The Sheriff slowly gets to his feet. “Okay, so your parents definitely aren’t here, but is there anyone at all that we can contact?” 

 

“Hopper,” El says, pointing at the Sheriff’s hat. 

 

“Is he a cop?”

 

“Yeah,” Mike says. “He’s Chief of Hawkins Police.”

 

“Chief of Hawkins…” The Sheriff jots it down on his notepad. “And what’s his name again?”

 

“Hopper, Jim Hopper,” Dustin supplies.

 

The Sheriff freezes. For a moment he looks startled, but he quickly regains his composure, finishes writing, and tucks the notepad back into his pocket. “Okay. I’ll call him first thing in the morning.”

 

They don’t seem alarmed by the delay.

 

“All right,” Mike says, speaking for the whole group.

 

“Okay, we need to get home,” Melissa says, throwing one last worried look at El. “I have the morning shift tomorrow. But call me if you need anything."

 

“Right,” Scott agrees. He claps Stiles on the back once. “I’ll see you tomorrow.”

 

The McCalls leave, the Sheriff excuses himself, and Lydia and Stiles wait until the kids are settled in the lounge - El and Mike squished together on the couch, everyone else on the blow up mattress - before flicking all the lights off and heading back to bed.

 

Just before they get to the top of the stairs, the lamp in the corner of the lounge flicks back on.
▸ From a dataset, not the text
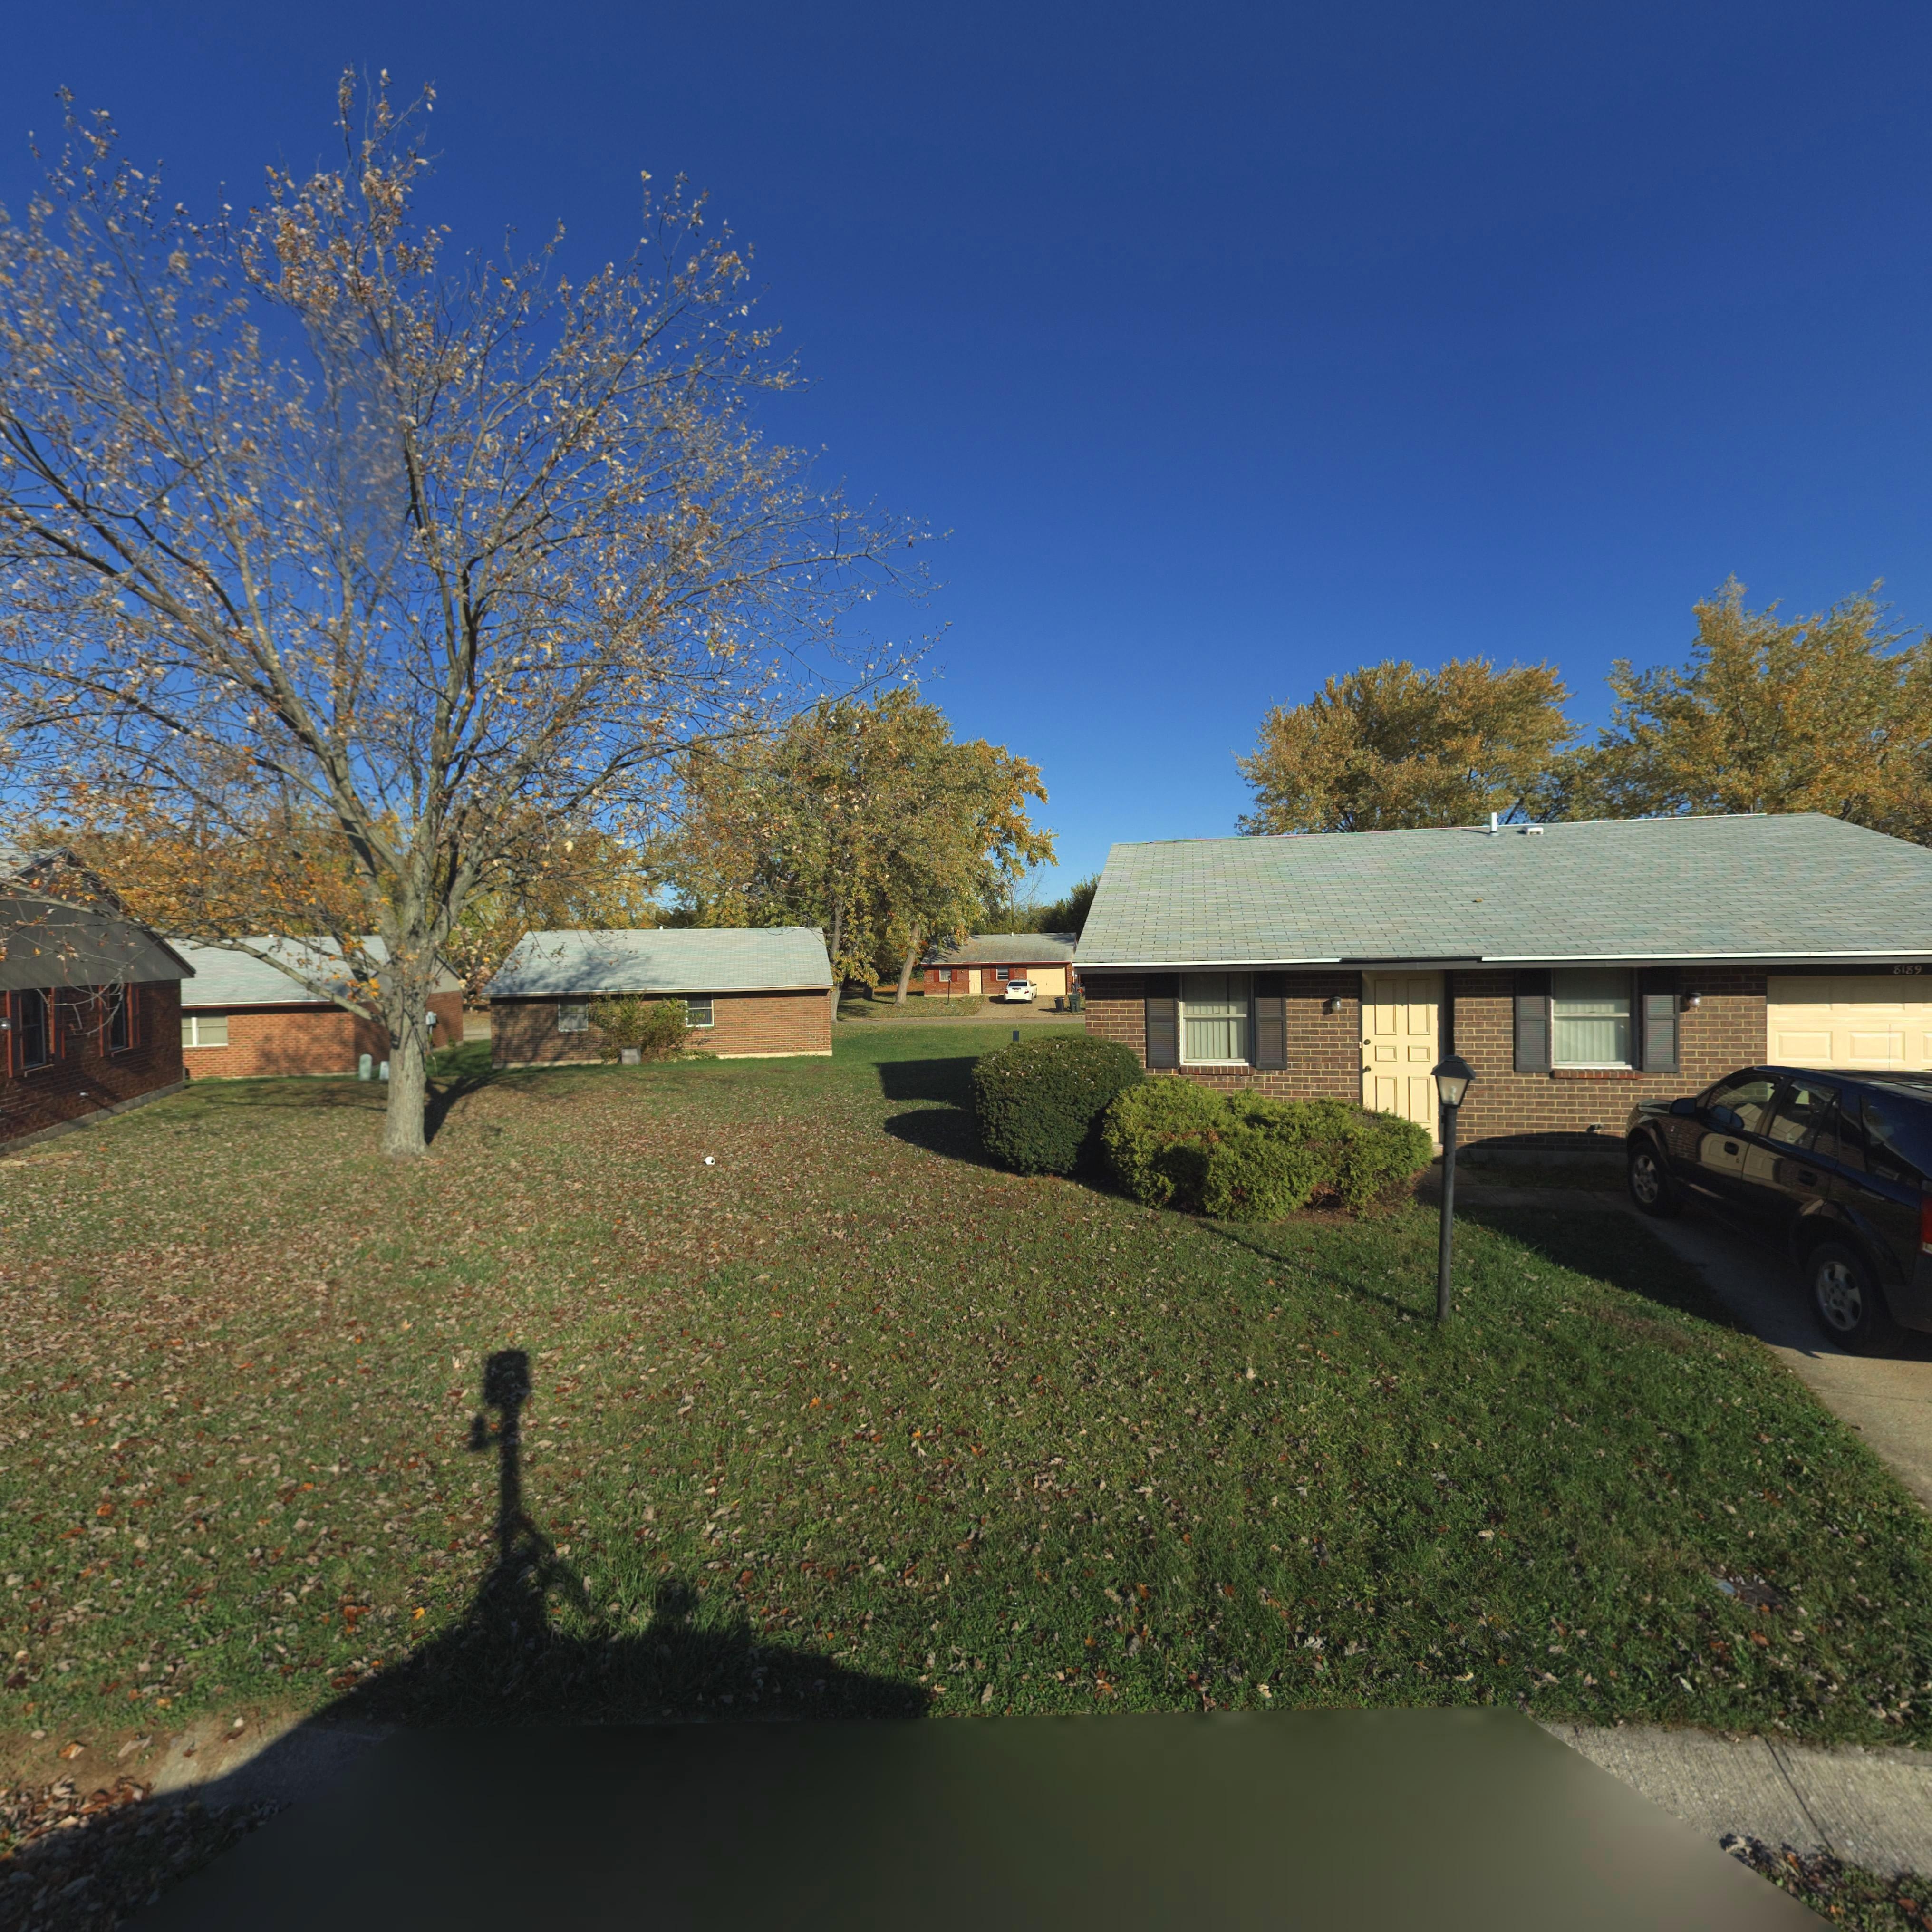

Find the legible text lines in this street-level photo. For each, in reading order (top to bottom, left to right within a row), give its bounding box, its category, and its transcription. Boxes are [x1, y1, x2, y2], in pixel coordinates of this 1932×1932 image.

[1893, 965, 1922, 975] StreetNumber: 8189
But when Lydia peers over the bannister, none of the kids have moved.

 

 

 

**Notes for the Chapter:**

> I'm sorry this took so long, and that after the massive wait what I'm posting is... sort of terrible. :( :( :( you deserve better I'm so sorry
> 
> I'm also aware that I've stuffed up the design of the Stilinski house but eh.